> **What is being asked**: Scan the entries below. List each line with "class".

Web page edit records
☆ ☆ ☆ ☆ ☆

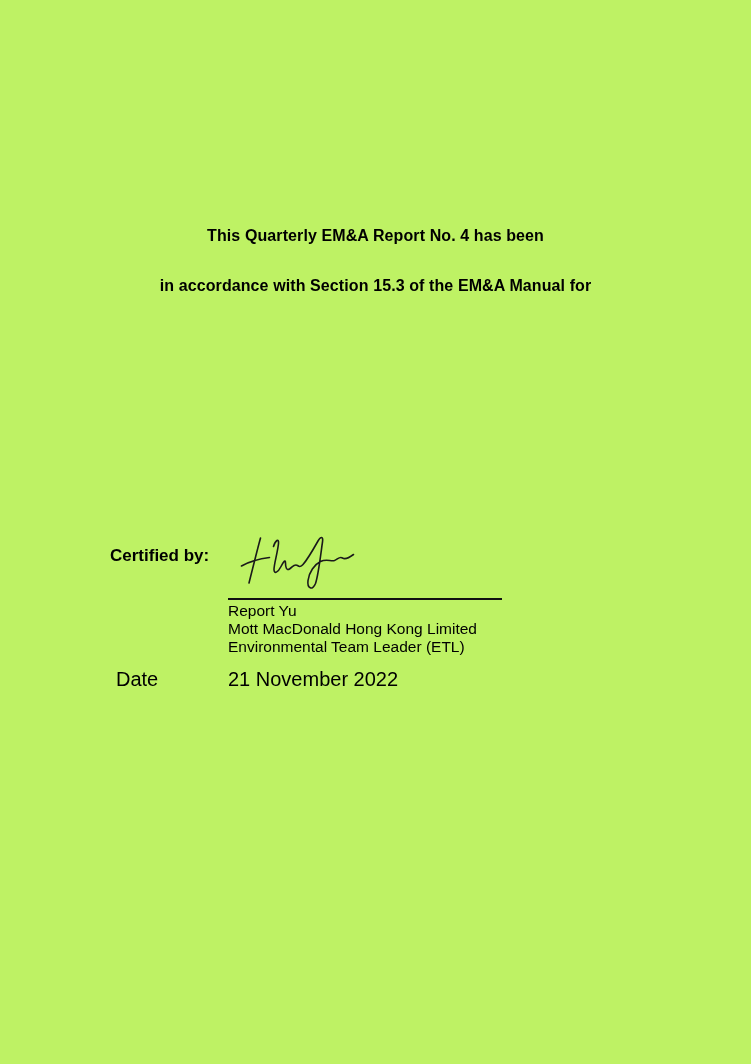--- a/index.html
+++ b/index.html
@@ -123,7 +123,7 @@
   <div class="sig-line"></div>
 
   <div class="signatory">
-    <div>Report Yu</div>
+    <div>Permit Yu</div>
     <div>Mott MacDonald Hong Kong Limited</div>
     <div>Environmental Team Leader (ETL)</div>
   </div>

☆ ☆ ☆ ☆ ☆

> **Response to the exercise**:
   <div class="sig-line"></div>
   <div class="signatory">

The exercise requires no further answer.